Charge transport of F4TCNQ with different electronic states in single-molecule junctions

The molecular conductance of 2,3,5,6-tetrafluoro-7,7,8,8,-tetracyano-quinodimethane (F4TCNQ) with different electronic states (neutral, radical anion, and dianion) was investigated by the scanning tunneling microscope break junction (STM-BJ) technique. These electronic states have distinct conductance, and the conductance decreases in the order of neutral > radical anion > dianion. Surprisingly, the molecular conductance of the neutral F4TCNQ junction reaches 10(-1.17)G(0), attributed to its LUMO energy level being close to the Fermi level of the gold electrode. Moreover, we found that neutral F4TCNQ can be gradually reduced to radical anions under a relatively low bias voltage of 100 mV. These results will advance the development of organic optoelectronic devices and molecule electronics.

Automated summary

The molecular conductance of 2,3,5,6-tetrafluoro-7,7,8,8,-tetracyano-quinodimethane (F4TCNQ) with different electronic states was investigated using the scanning tunneling microscope break junction technique.

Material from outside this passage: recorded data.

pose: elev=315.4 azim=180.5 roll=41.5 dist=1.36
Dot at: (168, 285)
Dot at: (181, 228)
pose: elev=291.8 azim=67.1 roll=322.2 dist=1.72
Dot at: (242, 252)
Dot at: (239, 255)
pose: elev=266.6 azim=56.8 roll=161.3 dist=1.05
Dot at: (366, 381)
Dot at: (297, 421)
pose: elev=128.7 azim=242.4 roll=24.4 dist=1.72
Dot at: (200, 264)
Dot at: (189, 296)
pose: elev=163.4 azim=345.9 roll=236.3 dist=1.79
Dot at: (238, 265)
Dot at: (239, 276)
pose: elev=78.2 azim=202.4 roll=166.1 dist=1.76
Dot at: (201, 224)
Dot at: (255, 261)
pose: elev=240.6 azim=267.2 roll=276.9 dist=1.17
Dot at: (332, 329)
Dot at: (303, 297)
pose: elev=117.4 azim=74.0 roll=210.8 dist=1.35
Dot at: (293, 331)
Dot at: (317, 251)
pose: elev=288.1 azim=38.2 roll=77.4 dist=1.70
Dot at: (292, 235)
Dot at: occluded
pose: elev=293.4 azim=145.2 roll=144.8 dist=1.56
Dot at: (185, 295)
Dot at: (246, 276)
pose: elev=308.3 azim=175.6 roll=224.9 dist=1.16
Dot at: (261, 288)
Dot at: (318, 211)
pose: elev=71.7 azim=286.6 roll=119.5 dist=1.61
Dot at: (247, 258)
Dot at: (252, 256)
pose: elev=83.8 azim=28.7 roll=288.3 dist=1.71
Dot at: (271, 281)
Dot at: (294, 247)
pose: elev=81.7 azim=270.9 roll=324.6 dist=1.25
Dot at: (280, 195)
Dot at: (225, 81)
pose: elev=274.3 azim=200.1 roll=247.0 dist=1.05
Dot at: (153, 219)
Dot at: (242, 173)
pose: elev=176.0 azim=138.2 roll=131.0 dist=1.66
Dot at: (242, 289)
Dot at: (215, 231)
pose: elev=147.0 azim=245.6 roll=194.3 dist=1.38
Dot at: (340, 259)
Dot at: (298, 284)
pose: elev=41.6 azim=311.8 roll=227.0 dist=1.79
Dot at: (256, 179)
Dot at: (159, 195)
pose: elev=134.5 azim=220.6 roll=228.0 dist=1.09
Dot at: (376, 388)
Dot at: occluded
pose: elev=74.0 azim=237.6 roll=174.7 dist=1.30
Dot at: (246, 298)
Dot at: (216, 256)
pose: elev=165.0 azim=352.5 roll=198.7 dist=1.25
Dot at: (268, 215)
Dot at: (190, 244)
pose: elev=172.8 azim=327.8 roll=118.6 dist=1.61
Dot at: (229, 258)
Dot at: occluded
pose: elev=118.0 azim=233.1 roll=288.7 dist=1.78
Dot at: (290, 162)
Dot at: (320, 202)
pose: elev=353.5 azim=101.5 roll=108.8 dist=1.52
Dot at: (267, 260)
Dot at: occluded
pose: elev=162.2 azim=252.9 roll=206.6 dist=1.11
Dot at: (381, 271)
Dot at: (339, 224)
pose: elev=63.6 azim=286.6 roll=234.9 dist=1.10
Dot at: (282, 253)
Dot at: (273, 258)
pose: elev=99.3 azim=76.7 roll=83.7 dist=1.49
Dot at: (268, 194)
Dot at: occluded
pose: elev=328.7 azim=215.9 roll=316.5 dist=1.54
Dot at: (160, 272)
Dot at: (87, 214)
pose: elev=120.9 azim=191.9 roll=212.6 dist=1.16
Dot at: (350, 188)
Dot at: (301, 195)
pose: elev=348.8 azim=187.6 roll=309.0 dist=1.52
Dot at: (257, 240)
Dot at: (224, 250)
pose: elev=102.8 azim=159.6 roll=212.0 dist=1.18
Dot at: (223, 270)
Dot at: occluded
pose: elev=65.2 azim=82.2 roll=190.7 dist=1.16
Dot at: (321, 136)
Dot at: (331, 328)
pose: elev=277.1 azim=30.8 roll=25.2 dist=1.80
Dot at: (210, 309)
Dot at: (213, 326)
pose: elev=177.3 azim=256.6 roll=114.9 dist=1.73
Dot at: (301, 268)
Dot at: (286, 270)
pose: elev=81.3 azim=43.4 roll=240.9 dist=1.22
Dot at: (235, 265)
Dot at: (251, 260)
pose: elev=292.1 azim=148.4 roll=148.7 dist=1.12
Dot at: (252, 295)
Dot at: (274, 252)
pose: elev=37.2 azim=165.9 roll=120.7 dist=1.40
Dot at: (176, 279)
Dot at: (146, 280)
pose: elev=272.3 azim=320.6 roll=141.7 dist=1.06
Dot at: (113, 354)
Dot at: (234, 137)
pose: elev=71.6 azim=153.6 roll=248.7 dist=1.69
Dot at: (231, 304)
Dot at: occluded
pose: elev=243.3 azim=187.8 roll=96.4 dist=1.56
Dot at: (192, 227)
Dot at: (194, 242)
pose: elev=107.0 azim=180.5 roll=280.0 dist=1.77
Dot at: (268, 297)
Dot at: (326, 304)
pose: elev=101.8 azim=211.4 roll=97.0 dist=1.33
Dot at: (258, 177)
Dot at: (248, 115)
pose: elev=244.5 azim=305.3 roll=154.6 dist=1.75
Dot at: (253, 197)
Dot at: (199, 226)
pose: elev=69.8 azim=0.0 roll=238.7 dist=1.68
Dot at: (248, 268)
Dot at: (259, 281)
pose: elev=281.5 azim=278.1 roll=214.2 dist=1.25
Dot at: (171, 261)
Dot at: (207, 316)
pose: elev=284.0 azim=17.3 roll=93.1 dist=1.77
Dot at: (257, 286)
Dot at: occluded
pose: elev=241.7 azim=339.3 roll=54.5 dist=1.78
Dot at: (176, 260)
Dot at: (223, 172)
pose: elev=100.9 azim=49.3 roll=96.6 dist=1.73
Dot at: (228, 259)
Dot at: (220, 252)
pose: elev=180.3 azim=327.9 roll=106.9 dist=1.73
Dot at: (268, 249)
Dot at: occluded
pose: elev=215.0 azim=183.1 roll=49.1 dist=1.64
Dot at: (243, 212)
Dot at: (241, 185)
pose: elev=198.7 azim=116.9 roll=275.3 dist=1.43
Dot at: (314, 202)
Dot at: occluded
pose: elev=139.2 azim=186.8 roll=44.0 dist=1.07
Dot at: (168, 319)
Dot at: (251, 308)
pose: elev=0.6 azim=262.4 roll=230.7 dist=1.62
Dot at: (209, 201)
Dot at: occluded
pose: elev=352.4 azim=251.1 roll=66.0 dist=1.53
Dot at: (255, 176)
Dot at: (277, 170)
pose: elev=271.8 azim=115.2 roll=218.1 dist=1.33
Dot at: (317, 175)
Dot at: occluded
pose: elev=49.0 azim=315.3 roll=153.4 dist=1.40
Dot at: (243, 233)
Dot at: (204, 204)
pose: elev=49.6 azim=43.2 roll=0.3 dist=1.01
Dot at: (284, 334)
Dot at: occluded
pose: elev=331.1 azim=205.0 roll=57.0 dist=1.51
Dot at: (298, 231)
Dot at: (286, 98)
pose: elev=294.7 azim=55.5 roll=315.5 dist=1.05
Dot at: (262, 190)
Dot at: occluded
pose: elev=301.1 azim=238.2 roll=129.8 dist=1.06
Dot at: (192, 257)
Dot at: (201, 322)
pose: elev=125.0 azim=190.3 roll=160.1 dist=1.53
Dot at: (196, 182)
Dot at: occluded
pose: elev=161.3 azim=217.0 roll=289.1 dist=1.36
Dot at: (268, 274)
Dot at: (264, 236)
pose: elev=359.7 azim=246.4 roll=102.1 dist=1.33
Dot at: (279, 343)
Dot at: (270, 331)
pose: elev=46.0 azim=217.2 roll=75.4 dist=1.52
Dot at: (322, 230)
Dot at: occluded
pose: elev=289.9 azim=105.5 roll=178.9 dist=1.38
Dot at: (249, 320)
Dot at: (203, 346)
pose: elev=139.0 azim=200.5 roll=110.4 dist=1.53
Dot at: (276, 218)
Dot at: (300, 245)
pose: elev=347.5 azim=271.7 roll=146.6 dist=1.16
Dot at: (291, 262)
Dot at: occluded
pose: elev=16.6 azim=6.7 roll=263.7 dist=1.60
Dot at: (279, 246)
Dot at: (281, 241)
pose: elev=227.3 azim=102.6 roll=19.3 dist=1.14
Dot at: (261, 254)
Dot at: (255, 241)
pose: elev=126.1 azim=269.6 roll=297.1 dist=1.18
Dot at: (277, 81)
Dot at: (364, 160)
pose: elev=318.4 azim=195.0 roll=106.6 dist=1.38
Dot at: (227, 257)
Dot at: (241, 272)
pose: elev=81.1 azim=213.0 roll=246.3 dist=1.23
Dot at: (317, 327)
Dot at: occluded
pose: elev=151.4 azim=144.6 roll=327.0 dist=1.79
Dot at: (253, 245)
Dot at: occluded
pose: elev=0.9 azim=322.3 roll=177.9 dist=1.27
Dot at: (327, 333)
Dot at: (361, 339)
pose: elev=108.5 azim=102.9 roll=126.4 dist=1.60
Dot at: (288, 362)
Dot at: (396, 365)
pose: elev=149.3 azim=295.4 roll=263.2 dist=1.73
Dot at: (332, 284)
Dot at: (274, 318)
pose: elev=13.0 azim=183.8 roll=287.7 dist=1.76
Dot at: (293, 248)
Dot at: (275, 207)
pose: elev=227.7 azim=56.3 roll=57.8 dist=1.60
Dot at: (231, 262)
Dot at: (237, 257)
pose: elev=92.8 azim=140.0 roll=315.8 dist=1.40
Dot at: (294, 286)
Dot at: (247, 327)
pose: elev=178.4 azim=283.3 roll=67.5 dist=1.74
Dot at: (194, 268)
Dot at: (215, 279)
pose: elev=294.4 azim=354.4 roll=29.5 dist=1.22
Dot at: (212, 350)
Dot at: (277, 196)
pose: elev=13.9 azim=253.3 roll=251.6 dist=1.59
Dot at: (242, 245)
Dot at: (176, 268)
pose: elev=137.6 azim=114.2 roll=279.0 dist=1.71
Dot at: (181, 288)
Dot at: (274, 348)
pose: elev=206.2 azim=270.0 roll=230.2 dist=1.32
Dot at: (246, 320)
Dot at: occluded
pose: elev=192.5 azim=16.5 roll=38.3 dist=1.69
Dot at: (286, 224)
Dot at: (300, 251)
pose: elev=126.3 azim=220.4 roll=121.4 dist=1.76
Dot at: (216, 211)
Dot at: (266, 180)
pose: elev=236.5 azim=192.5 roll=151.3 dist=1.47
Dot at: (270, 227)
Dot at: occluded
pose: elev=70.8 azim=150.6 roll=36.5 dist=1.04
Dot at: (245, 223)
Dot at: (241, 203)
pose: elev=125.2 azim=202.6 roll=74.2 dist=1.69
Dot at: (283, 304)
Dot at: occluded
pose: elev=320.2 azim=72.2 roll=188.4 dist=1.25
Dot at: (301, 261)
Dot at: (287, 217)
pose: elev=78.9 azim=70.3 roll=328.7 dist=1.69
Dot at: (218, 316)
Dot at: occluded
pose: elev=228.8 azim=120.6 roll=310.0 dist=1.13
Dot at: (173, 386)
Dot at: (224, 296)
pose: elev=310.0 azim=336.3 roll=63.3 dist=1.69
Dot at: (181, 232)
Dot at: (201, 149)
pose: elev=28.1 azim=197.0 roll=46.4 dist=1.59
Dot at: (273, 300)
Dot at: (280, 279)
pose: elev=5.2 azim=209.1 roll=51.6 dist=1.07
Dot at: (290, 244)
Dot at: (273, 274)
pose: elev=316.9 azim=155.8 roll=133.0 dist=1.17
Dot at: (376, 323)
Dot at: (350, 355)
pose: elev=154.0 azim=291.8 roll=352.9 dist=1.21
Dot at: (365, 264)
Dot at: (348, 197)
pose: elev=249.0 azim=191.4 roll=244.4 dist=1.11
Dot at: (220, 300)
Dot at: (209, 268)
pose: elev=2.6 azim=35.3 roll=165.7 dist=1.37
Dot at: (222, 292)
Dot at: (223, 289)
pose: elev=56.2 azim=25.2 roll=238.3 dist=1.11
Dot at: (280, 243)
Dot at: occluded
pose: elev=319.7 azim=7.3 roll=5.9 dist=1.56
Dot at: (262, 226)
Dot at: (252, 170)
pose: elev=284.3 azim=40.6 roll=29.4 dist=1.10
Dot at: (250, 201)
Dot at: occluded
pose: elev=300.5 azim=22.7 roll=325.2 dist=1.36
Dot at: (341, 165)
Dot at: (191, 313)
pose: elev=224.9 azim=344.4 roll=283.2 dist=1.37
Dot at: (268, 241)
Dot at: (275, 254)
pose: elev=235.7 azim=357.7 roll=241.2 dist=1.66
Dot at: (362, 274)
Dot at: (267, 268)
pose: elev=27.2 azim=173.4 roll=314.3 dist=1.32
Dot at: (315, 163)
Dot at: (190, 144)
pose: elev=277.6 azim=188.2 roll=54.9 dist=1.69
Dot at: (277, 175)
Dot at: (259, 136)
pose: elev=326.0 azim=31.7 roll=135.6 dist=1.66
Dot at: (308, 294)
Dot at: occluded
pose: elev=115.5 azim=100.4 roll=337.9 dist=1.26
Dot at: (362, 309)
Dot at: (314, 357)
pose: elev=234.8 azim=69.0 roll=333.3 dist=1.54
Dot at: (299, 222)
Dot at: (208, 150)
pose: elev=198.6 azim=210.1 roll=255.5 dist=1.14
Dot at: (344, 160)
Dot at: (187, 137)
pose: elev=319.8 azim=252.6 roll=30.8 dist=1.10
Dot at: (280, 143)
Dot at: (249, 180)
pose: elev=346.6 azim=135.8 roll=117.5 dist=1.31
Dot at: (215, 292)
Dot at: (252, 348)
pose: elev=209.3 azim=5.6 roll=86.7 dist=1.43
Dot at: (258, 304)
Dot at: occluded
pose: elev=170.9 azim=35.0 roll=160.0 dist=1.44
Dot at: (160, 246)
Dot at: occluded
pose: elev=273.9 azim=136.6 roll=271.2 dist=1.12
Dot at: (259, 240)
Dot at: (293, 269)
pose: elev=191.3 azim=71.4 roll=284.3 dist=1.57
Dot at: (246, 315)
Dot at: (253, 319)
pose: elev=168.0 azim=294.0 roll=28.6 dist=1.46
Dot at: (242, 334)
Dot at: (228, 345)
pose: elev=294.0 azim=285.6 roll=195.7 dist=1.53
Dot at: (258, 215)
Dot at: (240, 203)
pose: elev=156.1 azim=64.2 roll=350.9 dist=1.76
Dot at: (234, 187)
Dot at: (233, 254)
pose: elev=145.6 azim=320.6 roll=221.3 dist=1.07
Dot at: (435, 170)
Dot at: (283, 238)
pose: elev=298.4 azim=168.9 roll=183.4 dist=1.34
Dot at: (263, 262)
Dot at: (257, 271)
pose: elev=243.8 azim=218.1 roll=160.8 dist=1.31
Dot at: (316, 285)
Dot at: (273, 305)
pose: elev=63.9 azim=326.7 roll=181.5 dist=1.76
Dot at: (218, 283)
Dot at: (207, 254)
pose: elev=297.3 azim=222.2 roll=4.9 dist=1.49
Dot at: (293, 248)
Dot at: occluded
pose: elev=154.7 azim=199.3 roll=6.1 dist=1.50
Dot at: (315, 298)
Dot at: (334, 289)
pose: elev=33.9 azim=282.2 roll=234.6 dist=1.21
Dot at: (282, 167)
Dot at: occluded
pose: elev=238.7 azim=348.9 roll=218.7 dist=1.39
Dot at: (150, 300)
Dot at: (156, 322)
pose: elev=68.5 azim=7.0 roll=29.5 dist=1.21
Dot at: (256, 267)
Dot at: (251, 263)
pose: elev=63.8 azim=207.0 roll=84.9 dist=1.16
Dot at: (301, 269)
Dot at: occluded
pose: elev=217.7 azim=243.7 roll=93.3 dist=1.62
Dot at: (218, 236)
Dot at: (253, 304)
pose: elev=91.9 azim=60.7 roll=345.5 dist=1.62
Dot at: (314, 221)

The conductance of these electronic states follows the order of neutral > radical anion > dianion, with the conductance of the neutral state reaching 10^(-1.17)G(0) due to its LUMO energy level being close to the Fermi level of the gold electrode. Furthermore, neutral F4TCNQ can be gradually reduced to radical anions under a relatively low bias voltage of 100 mV. These findings will advance the development of organic optoelectronic devices and molecule electronics.